Salah satu perkembangan dalam penjatuhan sanksi pidana di Belanda adalah diadakannya sentencing guidelines yang disusun oleh para hakim sebagai pedoman penjatuhan pidana. Dalam hal ini pidana yang dijatuhkan umumnya lebih rencah daripada pidana yang diacamkan dalam undang-undang. RUU KUHP juga mengenai    sentencing guidelines dalam bentuk pedoman pemidanaan dan pedoman penjatuhan pidana penjara, tetapi dalam makna yang lain, disini sentencing guidelines dirumuskan dalam RUU KUHP dan bukan kesepakatan diantara para hakim.

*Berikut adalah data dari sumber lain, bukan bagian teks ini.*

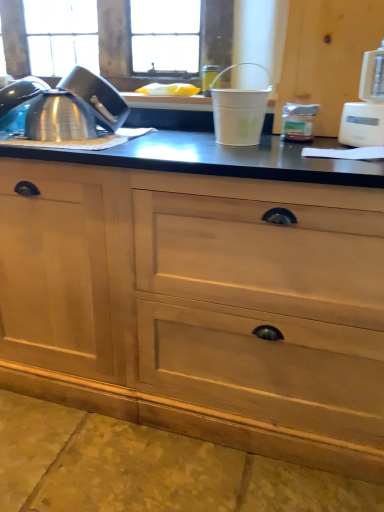
Question: From a real-world perspective, is natural wood cabinet at center, placed as the first cabinetry when sorted from left to right, on top of white plastic bucket at center, which is the 2th appliance from right to left?

Choices:
 (A) no
 (B) yes

Answer: (A)

Question: Is natural wood cabinet at center, the second cabinetry positioned from the right, oriented away from white plastic bucket at center, the 1th appliance when ordered from left to right?

Choices:
 (A) no
 (B) yes

Answer: (A)

Question: Would you say natural wood cabinet at center, the second cabinetry positioned from the right, is outside white plastic bucket at center, which is the 2th appliance from right to left?

Choices:
 (A) yes
 (B) no

Answer: (A)

Question: From a real-world perspective, is natural wood cabinet at center, the second cabinetry positioned from the right, beneath white plastic bucket at center, which is the 2th appliance from right to left?

Choices:
 (A) no
 (B) yes

Answer: (B)

Question: Is natural wood cabinet at center, placed as the first cabinetry when sorted from left to right, to the right of white plastic bucket at center, which is the 2th appliance from right to left, from the viewer's perspective?

Choices:
 (A) yes
 (B) no

Answer: (B)

Question: Could white plastic bucket at center, the 1th appliance when ordered from left to right, be considered to be inside natural wood cabinet at center, placed as the first cabinetry when sorted from left to right?

Choices:
 (A) no
 (B) yes

Answer: (A)

Question: Is white plastic bucket at center, which is the 2th appliance from right to left, at the left side of satin metallic teapot at left?

Choices:
 (A) yes
 (B) no

Answer: (B)

Question: Can you confirm if white plastic bucket at center, the 1th appliance when ordered from left to right, is smaller than satin metallic teapot at left?

Choices:
 (A) no
 (B) yes

Answer: (B)

Question: Is the position of white plastic bucket at center, which is the 2th appliance from right to left, more distant than that of satin metallic teapot at left?

Choices:
 (A) yes
 (B) no

Answer: (B)

Question: Considering the relative sizes of white plastic bucket at center, which is the 2th appliance from right to left, and satin metallic teapot at left in the image provided, is white plastic bucket at center, which is the 2th appliance from right to left, bigger than satin metallic teapot at left?

Choices:
 (A) no
 (B) yes

Answer: (A)

Question: Is white plastic bucket at center, which is the 2th appliance from right to left, positioned in front of satin metallic teapot at left?

Choices:
 (A) yes
 (B) no

Answer: (A)

Question: Does white plastic bucket at center, which is the 2th appliance from right to left, turn towards satin metallic teapot at left?

Choices:
 (A) yes
 (B) no

Answer: (B)

Question: Can you confirm if white plastic blender at right, placed as the 2th appliance when sorted from left to right, is smaller than satin metallic teapot at left?

Choices:
 (A) no
 (B) yes

Answer: (A)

            Belanda tidak mengenai Pidana Mati, karena  Belanda telah menghapuskan pidana mati sejak tahun 1870. Sekalipun setelah masa itu pidana mati masih bisa dijatuhkan untuk act commited in time of war and  in the army (kejahatan pada masa perang dan kejahatan militer), tetapi mengacu pada Hukum Uni Eropa menyebabkan  Konstitusi Belanda tahun 1983, menentukan pidana mati benar-benar telah dihapuskan untuk setiap keadaan. 

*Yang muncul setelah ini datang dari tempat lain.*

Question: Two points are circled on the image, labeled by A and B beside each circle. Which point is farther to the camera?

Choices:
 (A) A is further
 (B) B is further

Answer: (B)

Bagi Indonesia, ketika penggunan pidana mati dalam Hukum Pidana dipertahankan sebagai national policy, maka sejumlah persoalan seharusnya ditelaah kembali, yaitu:
(1)   Penerapan pidana mati dalam kasus-kasus konkrit yang masih belum memiliki acuan yang memungkinkan hal itu dilakukan secara terukur dan non disparity. Ketika dalam RUU KUHP telah diintrodusir “pedoman penjatuhan pidana penjara”, maka untuk kedepannya perlu dibuat “pedoman penjatuhan pidana mati”, antara lain memuat ketentuan:
a.       Pidana mati tidak dijatuhkan terhadap terdakwa yang baru pertama kali melakukan tindak pidana (first offender) yang diancam dengan pidana mati;
b.      Pidana mati tidak dijatuhkan terhadap terdakwa yang memiliki alasan apapun yang dapat meringankan baginya, baik karena perbuatannya, kesalahannya, atau karena hal-hal lain diluar hal itu;
c.       Pidana mati tidak dijatuhkan terhadap terdakwa yang melakukan tindak pidana karena dirinya sendiri menjadi korban dari tindak pidana yang dilakukan pihak lain;
(2)   Pelaksanaan (eksekusi) pidana mati terhadap terpidana-terpidana tertentu harus ditunda, antara lain apabila diterui keadaan-keadaan tertentu, antara lain:
a.       Pidana mati ditunda pelaksanaannya terhadap terpidana yang sedang mengajukan Peninjauan Kembali, kecuali untuk yang kedua dan seterusnya;
b.      Pidana mati ditunda pelaksanaannya terhadap terpidana yang belum mengajukan peninjauan kembali dalam waktu tenggang waktu lima tahun dan tidak lebih dari sepuluh tahun, sejak putusan yang menjatuhkan pidana itu berkekuatan hukum tetap;
c.       Pidana mati ditunda pelaksanaanya jika menurut pertimbangan Jaksa Agung atas perintah Presiden, pelaksanaanya tidak berguna bagi kepentingan umum, atau bertentangan dengan kepentingan nasional;
(3)   Terpidana mati tidak menunggu waktu pelaksanaan eksekusi di Lembaga Pemasyarakatan untuk mencegah dauble penalty.